By Executive Order, Trump declared he would establish “The 1776 Commission” to inspire educators to teach students about “the miracle of American history” and to make plans to honor the 250th anniversary of our country.
Since local school districts make their own curricular decisions, and the federal government cannot legally enforce its control, Trump’s rampage against our educational systems was intended to instill fear and anger among his consistent 40 percent of supporters nationwide.
What, though, could be more patriotic and pro-American than for the people of our country to confront our racist past, the foundation on which this nation arose and whose legacy continues to oppress, divide, and divert us finally and completely from our founding principles of “liberty and justice FOR ALL”?

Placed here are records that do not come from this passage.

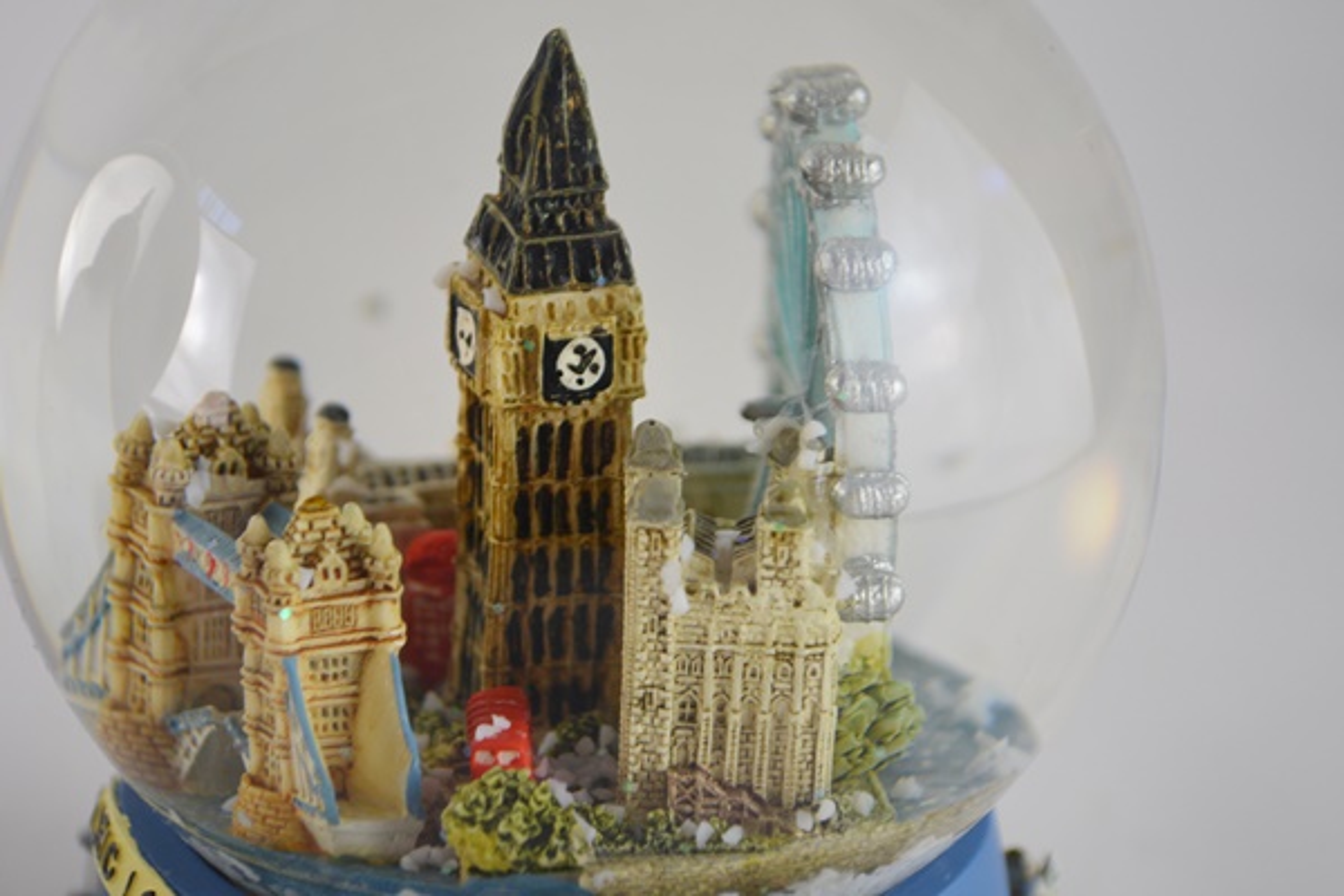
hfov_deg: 24.6
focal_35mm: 82
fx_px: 3080
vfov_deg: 16.6
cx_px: 672
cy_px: 448
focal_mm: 55
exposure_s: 1/125
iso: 400
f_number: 5.6
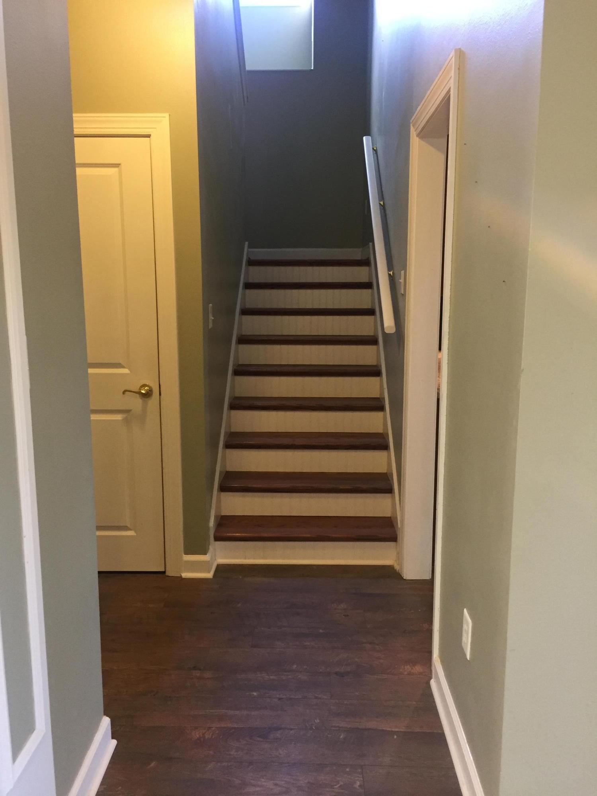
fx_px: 667
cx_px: 298
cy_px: 398
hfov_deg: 48.2
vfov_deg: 61.7
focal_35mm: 29
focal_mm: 4.15
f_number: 2.2
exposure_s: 1/30
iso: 160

Over the four years he occupied the Oval Office, the Trump administration assaulted our students in its attempts to promote his patriarchal Christian white supremacist agenda and it placed the very foundations of education at risk.
Unfortunately, his impact gave further permission to right-wing legislators and parents’ groups to impose their restrictive, revisionist conceptions, and total erasures of the true history of the United States, especially as related to race and racism, gender, and sexuality.